Enter Greg Hale, another programmer who’s entry into the rarified atmosphere of the NSA was by exposing the intentions of the NSA in developing a encryption standard called ’’Stripjack’’. He has a penchant for snooping, fast cars, loud music systems and has the hots for Susan. In addition to that he’s an ex-Marine.


Now I cannot make the connection between the intellectual capabilities of an ex-Marine and an ace programmer, because it is a widely known fact that your intellectual capabilities or lack of it, is a primary qualification for making the Marine Corps. (For all the ex-Marines reading this, I am not saying that you are dumb, I am just relating a cliche).


The plot thickens, when the props enter the stage in the form of a PA, an assassin, an accountant, a security technician and of course a head of a Japanese software company trying to establish world-domination with the new encryption standard.


David stumbles through Spain, Susan randomly spews out some very well known ’’basic’’ facts at us in the form of demonstrating her ’’incredible’’ knowledge of the principles of cryptography and at every other moment seems to run to her ’’sugar-daddy’’, Strathmore when she’s lost. Strathmore puts on a serious facade, while secretly plotting as to how best to confess his love for Susan.


Terms like ’’firewall’’, ’’worm’’, ’’mutation strings’’ are applied randomly in the book to impress the uninitiated and the book touches as much computer security as the movie ’’Hackers’’ or ’’War Games’’.


Finally I find it hard to believe that the top brains at NSA do not know eight-grade chemistry, since the whole solution lies in the difference between the atomic numbers of two isotopes of the world’s most sought after element after gold. Mendeleev must be turning in his grave.


On the whole the book is strictly for entertainment, so if you go in expecting some light on computer security, you will be disappointed.
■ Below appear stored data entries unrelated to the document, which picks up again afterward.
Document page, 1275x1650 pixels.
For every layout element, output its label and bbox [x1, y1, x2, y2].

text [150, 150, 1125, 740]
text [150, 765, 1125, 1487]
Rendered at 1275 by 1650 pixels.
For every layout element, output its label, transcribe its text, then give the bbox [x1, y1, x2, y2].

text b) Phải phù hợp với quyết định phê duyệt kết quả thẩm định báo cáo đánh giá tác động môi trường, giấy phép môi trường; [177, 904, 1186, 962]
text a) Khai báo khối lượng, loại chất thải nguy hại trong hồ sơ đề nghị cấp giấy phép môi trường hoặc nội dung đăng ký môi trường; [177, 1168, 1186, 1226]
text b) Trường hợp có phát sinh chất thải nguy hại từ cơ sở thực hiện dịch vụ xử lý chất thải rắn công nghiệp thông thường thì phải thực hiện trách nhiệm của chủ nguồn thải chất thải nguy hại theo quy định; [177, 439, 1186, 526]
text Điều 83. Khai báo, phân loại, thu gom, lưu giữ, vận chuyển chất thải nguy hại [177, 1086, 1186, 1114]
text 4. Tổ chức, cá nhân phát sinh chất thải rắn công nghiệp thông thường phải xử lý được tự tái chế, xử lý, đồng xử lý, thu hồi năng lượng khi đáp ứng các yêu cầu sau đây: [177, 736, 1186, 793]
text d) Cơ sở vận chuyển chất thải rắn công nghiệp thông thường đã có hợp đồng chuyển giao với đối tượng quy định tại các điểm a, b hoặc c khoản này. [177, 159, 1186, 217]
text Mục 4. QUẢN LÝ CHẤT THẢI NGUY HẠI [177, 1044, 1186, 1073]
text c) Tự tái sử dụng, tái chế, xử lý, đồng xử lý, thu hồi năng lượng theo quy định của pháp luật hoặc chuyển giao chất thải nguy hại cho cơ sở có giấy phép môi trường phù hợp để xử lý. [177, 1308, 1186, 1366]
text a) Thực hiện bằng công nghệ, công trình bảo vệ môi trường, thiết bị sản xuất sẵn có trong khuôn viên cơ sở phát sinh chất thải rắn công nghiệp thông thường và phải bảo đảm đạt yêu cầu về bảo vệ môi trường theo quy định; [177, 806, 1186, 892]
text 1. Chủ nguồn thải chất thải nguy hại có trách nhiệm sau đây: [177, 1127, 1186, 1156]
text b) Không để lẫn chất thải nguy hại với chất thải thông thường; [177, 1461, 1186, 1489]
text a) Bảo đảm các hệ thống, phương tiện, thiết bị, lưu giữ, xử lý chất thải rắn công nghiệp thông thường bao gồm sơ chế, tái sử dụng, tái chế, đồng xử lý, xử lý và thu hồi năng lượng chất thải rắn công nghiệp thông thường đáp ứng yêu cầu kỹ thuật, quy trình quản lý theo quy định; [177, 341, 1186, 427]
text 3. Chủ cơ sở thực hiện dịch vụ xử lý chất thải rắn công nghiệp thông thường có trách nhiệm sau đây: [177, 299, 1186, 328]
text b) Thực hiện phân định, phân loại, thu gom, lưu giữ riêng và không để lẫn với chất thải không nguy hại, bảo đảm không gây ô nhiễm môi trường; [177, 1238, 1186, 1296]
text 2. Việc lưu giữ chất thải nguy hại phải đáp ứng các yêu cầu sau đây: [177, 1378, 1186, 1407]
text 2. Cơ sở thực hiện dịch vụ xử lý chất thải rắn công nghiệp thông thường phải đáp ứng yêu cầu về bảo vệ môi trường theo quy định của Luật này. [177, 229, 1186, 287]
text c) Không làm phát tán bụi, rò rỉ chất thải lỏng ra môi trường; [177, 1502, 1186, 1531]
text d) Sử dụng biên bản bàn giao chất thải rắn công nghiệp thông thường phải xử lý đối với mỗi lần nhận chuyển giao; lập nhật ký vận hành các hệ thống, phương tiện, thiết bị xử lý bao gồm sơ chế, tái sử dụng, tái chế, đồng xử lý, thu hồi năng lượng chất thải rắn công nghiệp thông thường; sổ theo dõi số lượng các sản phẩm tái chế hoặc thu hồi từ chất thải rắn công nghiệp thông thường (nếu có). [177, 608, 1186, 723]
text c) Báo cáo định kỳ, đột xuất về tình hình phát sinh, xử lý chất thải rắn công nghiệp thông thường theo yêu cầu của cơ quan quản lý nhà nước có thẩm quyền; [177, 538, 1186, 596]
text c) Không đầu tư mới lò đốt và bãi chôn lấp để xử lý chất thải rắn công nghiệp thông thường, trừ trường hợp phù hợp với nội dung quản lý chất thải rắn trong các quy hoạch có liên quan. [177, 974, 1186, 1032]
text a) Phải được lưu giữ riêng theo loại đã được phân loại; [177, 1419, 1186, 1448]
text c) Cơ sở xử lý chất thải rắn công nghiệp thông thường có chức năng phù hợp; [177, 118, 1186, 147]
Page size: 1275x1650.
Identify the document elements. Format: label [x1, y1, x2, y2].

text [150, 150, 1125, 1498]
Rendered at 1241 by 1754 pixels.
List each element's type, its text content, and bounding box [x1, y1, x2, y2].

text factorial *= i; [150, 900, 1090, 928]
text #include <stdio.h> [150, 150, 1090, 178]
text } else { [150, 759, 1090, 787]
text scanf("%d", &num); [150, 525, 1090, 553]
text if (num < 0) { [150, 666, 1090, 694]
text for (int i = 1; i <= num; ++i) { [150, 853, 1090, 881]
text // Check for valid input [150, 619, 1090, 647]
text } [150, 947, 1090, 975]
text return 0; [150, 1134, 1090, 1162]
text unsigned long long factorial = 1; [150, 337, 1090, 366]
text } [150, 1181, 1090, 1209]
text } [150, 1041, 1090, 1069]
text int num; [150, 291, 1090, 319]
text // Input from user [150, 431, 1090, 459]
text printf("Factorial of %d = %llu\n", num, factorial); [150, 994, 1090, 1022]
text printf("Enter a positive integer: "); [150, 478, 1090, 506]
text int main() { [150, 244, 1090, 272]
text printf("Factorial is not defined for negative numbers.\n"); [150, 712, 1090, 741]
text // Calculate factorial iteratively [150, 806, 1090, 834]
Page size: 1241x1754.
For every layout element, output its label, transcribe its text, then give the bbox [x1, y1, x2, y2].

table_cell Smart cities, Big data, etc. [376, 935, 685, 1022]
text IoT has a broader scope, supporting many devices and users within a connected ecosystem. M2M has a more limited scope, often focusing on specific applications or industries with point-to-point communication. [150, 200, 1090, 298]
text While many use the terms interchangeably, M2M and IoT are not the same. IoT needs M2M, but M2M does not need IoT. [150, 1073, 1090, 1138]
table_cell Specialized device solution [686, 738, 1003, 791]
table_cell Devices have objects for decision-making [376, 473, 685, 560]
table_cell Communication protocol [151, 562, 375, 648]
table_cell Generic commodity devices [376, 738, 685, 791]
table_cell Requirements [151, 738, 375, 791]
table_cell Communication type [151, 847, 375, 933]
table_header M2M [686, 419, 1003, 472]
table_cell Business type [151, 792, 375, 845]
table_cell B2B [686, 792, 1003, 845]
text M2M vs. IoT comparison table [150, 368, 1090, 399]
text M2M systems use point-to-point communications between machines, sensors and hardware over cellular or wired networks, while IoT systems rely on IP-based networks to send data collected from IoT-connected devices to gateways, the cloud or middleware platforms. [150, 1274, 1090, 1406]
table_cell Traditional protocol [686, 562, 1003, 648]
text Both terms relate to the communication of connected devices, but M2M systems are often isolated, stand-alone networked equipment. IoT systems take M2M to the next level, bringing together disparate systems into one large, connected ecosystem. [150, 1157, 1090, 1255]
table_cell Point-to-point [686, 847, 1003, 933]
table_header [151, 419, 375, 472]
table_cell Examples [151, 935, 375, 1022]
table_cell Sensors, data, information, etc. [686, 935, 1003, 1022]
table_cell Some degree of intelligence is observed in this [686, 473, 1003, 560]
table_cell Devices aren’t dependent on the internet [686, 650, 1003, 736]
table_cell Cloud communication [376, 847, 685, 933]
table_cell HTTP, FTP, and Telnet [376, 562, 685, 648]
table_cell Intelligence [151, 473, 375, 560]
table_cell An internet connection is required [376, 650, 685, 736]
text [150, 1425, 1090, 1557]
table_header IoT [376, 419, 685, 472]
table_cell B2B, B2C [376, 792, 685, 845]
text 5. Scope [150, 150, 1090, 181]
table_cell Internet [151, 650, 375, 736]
I wouldn’t blame the author, since it is tough to write an entertaining non ’’geek only’’ book on computer security, but he didn’t have to take it to such ludicrous proportions.


If you are really interested in computer security, I would recommend a far more entertaining book by Bruce Schneier titled ’’Secrets and Lies : Digital Security in a Networked World’’.


And as far as the existence of a machine called ’’TRANSLTOR’’goes, quantum computers don’t exist..yet.